Nine months after Oregon terminated its COVID-19 emergency, Julie Serrano, an Oregon Nurses Association bargaining unit liaison at Asante Rogue Regional Medical Center in Medford, dd not hesitate.

“This is the worst I've ever seen it,” she said. “I've been a nurse for 22 years here in this community.”

Serrano referred to the staffing situation at Rogue Regional, a 378-bed regional trauma center where management recently announced it was shifting into “crisis standards of care,” invoking state rules allowing hospitals in Oregon to essentially declare an emergency and set aside staffing rules to keep beds open.

“Much like during the pandemic, Asante is experiencing an extreme surge in patient volume, mostly due to the rapid rise of influenza, respiratory syncytial virus (RSV) and COVID-19 cases,” said the announcement posted on Asante’s website.

As some people in Oregon and Southwest Washington were preparing to celebrate New Year’s eve with noisemakers and party hats, staff and practitioners in hospitals around Oregon were pulling on scrubs and getting ready for shifts that struggled to meet standards..
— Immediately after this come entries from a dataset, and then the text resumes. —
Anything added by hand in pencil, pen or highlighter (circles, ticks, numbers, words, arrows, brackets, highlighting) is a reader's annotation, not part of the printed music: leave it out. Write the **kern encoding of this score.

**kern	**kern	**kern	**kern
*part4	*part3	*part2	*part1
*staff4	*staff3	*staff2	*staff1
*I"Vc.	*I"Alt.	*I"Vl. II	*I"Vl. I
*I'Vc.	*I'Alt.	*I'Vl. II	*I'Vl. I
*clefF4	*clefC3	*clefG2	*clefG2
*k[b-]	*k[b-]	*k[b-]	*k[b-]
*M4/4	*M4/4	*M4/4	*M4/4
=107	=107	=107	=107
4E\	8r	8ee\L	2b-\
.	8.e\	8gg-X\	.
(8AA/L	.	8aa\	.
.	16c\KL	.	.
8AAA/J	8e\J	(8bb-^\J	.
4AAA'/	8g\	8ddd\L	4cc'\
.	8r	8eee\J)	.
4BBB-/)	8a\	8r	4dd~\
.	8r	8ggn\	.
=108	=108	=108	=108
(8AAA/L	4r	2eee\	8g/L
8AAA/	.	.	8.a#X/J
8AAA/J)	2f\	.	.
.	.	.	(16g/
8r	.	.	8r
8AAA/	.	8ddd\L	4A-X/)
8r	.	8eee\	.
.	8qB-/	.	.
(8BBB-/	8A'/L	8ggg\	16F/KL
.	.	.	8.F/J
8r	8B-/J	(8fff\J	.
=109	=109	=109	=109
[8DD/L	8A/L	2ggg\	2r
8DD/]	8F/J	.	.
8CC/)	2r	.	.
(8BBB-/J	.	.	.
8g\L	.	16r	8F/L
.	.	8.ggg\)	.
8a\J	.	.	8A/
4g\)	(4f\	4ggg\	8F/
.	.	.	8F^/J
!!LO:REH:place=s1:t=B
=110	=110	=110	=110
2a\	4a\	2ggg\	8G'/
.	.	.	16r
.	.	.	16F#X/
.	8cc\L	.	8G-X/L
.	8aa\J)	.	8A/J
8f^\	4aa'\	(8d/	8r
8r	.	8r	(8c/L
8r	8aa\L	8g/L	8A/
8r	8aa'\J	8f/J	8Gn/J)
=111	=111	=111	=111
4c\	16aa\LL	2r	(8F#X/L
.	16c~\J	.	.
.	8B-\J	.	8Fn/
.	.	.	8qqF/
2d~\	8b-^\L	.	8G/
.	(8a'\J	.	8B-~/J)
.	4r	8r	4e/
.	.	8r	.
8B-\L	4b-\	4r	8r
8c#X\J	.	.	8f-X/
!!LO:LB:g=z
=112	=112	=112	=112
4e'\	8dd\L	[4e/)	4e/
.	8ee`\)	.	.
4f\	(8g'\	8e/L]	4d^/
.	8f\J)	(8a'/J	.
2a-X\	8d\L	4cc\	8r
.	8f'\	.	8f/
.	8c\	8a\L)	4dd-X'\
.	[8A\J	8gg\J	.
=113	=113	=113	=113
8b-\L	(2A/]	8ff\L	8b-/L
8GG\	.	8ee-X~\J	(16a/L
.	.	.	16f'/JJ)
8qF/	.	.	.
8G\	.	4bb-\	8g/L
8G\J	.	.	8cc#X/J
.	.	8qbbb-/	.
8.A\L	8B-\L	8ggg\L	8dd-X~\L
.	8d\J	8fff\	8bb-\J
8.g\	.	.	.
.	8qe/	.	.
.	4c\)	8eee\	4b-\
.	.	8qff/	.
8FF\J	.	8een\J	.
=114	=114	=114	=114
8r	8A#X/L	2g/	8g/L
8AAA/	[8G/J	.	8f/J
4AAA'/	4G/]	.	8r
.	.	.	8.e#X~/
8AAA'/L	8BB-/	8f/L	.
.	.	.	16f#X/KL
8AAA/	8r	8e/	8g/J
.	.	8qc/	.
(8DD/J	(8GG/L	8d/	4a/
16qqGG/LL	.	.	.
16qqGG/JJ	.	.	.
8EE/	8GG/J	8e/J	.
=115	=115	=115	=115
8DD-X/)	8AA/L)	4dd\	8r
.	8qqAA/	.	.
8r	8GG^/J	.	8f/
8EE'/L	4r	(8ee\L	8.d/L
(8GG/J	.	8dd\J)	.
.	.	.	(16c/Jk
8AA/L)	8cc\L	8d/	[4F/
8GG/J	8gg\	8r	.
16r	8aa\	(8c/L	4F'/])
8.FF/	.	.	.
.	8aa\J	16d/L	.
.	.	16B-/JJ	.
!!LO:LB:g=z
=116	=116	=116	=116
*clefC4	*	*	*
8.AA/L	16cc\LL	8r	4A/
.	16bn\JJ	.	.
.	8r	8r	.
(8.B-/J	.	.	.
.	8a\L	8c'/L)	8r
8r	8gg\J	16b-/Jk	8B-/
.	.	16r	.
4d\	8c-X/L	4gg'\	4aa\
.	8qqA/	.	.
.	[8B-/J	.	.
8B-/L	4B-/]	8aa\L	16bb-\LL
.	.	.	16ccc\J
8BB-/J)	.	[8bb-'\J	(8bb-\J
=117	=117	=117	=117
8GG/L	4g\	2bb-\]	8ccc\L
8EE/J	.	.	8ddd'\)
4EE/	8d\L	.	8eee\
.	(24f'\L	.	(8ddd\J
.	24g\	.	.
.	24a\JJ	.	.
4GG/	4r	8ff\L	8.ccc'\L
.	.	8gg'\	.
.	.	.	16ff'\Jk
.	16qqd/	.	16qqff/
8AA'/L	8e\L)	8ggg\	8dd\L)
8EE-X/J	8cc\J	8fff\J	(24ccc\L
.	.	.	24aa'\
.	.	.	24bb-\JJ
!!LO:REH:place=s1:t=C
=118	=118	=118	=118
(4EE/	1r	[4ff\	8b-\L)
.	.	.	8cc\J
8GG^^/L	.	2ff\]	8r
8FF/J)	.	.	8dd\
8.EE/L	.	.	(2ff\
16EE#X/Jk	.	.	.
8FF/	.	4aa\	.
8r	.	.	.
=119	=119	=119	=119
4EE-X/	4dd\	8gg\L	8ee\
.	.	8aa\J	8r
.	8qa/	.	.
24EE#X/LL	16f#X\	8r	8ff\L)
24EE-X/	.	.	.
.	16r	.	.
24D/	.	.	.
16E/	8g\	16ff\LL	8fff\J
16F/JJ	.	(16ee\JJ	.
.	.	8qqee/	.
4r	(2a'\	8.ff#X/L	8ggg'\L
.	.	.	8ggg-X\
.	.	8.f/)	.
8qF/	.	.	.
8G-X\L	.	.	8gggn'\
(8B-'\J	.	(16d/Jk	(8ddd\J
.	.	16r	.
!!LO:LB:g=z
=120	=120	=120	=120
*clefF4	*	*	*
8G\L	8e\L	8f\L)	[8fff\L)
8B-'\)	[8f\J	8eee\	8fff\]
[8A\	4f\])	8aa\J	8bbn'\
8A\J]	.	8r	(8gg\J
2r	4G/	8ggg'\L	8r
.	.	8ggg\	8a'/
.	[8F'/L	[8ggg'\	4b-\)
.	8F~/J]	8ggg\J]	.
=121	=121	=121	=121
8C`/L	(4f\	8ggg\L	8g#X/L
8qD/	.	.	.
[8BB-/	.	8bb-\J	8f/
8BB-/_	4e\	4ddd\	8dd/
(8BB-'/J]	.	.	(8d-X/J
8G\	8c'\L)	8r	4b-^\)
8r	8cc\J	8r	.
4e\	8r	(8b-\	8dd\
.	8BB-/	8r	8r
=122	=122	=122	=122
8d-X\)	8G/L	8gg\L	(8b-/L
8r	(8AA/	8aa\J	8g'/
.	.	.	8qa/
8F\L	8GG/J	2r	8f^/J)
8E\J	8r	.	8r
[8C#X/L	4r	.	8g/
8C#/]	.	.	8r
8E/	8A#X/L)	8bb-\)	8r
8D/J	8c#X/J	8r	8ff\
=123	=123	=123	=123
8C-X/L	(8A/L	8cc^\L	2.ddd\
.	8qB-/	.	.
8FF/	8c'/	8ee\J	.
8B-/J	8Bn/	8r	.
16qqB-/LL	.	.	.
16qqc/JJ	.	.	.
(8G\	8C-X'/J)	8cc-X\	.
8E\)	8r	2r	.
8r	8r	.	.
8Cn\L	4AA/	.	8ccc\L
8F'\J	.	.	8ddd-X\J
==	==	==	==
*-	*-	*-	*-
When Gov. Kate Brown terminated the COVID-19 emergency effective April 1, she wrote in her declaration that with the pandemic fading, she was “confident” no more emergencies would be needed to support health care workers. But that changed as RSV and the flu returned this winter, with Brown issuing emergency declarations for pediatric hospitals in November and expanding the emergency to adult hospitals.

At Rogue Regional, the Oregon Nurses Association considered the situation so bad that it issued a special statement.

“Nurses at Rogue Regional are under ever-increasing pressure to do more with less. Some nurses report having as many as ten patients at a time,” said a statement issued by a spokesperson. “This is not sustainable and further adds to the moral injury they have suffered during the pandemic. Asante executives must find a solution now and they can start by listening to their nurses and acting on their suggestions.”

Asante shot back with a statement of its own.

“As with every hospital and health system in our state, and likely our country, Asante is experiencing record-breaking patient volumes coupled with extreme staffing shortages. During the past month, the nurse-to-patient ratio has been about one to six. It’s been as high as one to eight, however not higher.”

The statement said Asante had taken steps that included “canceling non-urgent or elective-type surgeries if they require inpatient resources,” transferring staff, funding contract nurses, recruiting new employees and offering incentive pay for extra shifts.

Serrano, an evening shift charge nurse who spoke to The Lund Report in her union capacity, questioned whether the hospital had done all it could.

She said patients are sitting in the emergency room for days on end because there were no rooms to admit them to, and yet her understanding is that some elective, non-emergency surgeries were still taking place that risked inpatient stays.

She said the requests to take extra shifts may be voluntary, but they can come off as almost “punitive …  it's like demanding more than physically can be given. … We're just we're hemorrhaging nurses, because you can't keep going into that like battlefield and not having an employer behind you really doing everything they can.”

Asante’s reported profits were down in 2021, leading to losses in the first quarter of 2022. However, its investment portfolio grew significantly last year rising to $826 million at the end of 2021, from $755 million a year earlier.